■ Aim of the exercise
Please restate the data below word for word, omitting all images.
===== Recorded data
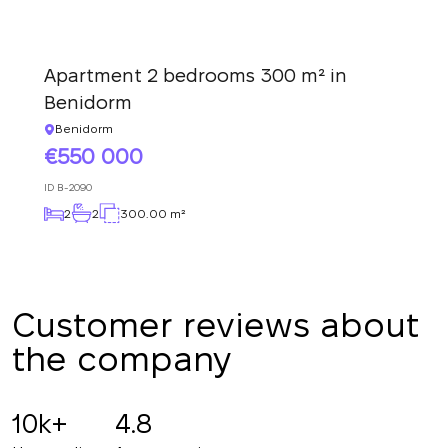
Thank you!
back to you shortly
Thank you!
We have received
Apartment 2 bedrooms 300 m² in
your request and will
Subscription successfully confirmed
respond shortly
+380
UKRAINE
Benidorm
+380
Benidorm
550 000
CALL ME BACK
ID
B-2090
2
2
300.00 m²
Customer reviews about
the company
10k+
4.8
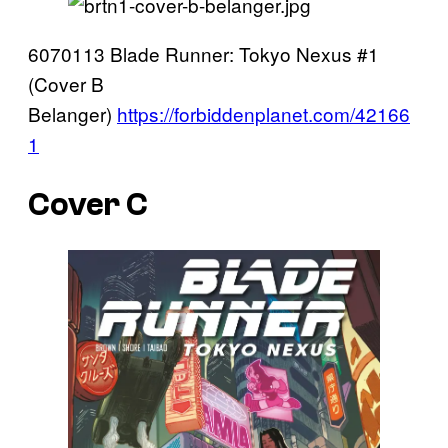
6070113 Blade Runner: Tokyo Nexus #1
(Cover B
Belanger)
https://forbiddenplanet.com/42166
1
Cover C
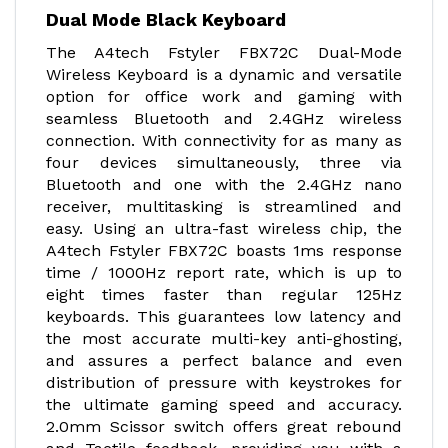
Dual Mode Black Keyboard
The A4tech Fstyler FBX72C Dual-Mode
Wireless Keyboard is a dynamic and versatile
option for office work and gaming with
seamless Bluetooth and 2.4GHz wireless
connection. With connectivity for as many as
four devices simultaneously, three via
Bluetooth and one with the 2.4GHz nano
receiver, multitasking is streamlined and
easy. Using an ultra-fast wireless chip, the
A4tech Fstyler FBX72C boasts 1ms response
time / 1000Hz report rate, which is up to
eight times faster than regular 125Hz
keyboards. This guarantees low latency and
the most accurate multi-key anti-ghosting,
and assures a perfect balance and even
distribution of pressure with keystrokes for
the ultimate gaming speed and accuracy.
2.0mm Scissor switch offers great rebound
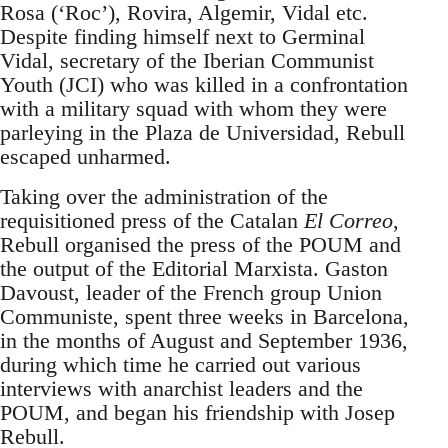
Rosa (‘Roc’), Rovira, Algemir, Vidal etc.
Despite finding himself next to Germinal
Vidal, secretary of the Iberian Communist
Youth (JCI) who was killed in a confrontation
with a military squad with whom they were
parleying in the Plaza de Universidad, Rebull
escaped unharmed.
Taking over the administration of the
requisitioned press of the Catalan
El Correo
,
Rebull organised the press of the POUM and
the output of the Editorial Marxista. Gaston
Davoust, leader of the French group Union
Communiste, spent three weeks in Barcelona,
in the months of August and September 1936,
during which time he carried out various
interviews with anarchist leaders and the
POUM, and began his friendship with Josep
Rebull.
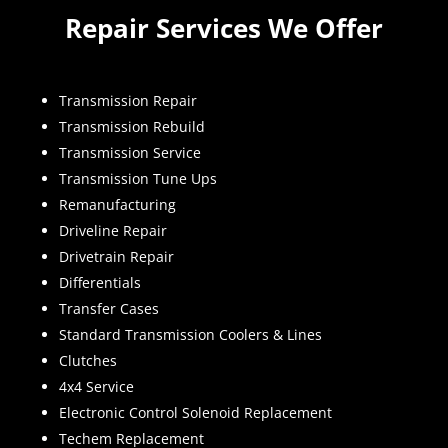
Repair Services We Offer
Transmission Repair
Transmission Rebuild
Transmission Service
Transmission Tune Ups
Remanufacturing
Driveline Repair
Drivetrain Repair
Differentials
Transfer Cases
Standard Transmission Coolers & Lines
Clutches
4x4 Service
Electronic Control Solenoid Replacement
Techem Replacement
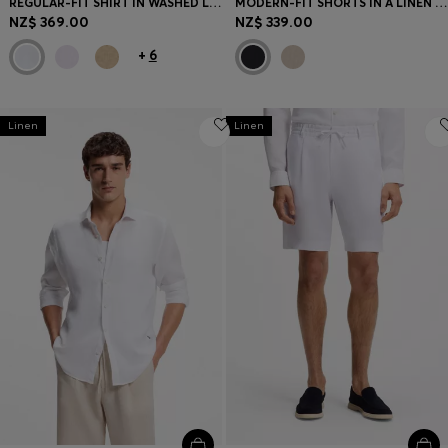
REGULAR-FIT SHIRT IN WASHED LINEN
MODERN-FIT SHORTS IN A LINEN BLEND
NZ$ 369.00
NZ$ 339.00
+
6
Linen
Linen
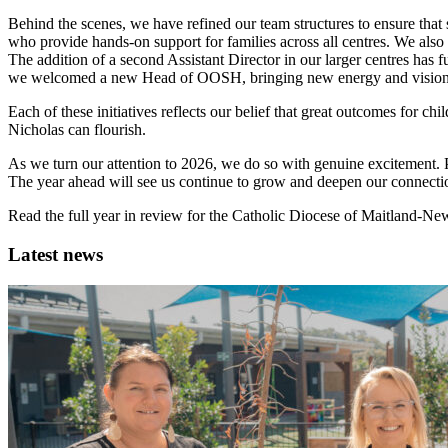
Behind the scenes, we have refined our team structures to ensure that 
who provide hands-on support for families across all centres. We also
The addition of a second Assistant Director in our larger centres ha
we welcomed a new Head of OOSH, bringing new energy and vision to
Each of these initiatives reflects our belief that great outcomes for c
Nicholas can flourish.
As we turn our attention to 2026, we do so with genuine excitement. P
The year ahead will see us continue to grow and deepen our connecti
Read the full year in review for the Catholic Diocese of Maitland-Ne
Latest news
==========
■ Exercise answer
Thank you!
back to you shortly
Thank you!
We have received
Apartment 2 bedrooms 300 m² in
your request and will
Subscription successfully confirmed
respond shortly
+380
UKRAINE
Benidorm
+380
Benidorm
550 000
CALL ME BACK
ID
B-2090
2
2
300.00 m²
Customer reviews about
the company
10k+
4.8
6070113 Blade Runner: Tokyo Nexus #1
(Cover B
Belanger)
https://forbiddenplanet.com/42166
1
Cover C
Dual Mode Black Keyboard
The A4tech Fstyler FBX72C Dual-Mode
Wireless Keyboard is a dynamic and versatile
option for office work and gaming with
seamless Bluetooth and 2.4GHz wireless
connection. With connectivity for as many as
four devices simultaneously, three via
Bluetooth and one with the 2.4GHz nano
receiver, multitasking is streamlined and
easy. Using an ultra-fast wireless chip, the
A4tech Fstyler FBX72C boasts 1ms response
time / 1000Hz report rate, which is up to
eight times faster than regular 125Hz
keyboards. This guarantees low latency and
the most accurate multi-key anti-ghosting,
and assures a perfect balance and even
distribution of pressure with keystrokes for
the ultimate gaming speed and accuracy.
2.0mm Scissor switch offers great rebound
Rosa (‘Roc’), Rovira, Algemir, Vidal etc.
Despite finding himself next to Germinal
Vidal, secretary of the Iberian Communist
Youth (JCI) who was killed in a confrontation
with a military squad with whom they were
parleying in the Plaza de Universidad, Rebull
escaped unharmed.
Taking over the administration of the
requisitioned press of the Catalan
El Correo
,
Rebull organised the press of the POUM and
the output of the Editorial Marxista. Gaston
Davoust, leader of the French group Union
Communiste, spent three weeks in Barcelona,
in the months of August and September 1936,
during which time he carried out various
interviews with anarchist leaders and the
POUM, and began his friendship with Josep
Rebull.
Repair Services We Offer
Transmission Repair
Transmission Rebuild
Transmission Service
Transmission Tune Ups
Remanufacturing
Driveline Repair
Drivetrain Repair
Differentials
Transfer Cases
Standard Transmission Coolers & Lines
Clutches
4x4 Service
Electronic Control Solenoid Replacement
Techem Replacement
REGULAR-FIT SHIRT IN WASHED LINEN
MODERN-FIT SHORTS IN A LINEN BLEND
NZ$ 369.00
NZ$ 339.00
+
6
Linen
Linen
Behind the scenes, we have refined our team structures to ensure that 
who provide hands-on support for families across all centres. We also
The addition of a second Assistant Director in our larger centres ha
we welcomed a new Head of OOSH, bringing new energy and vision to
Each of these initiatives reflects our belief that great outcomes for c
Nicholas can flourish.
As we turn our attention to 2026, we do so with genuine excitement. P
The year ahead will see us continue to grow and deepen our connecti
Read the full year in review for the Catholic Diocese of Maitland-Ne
Latest news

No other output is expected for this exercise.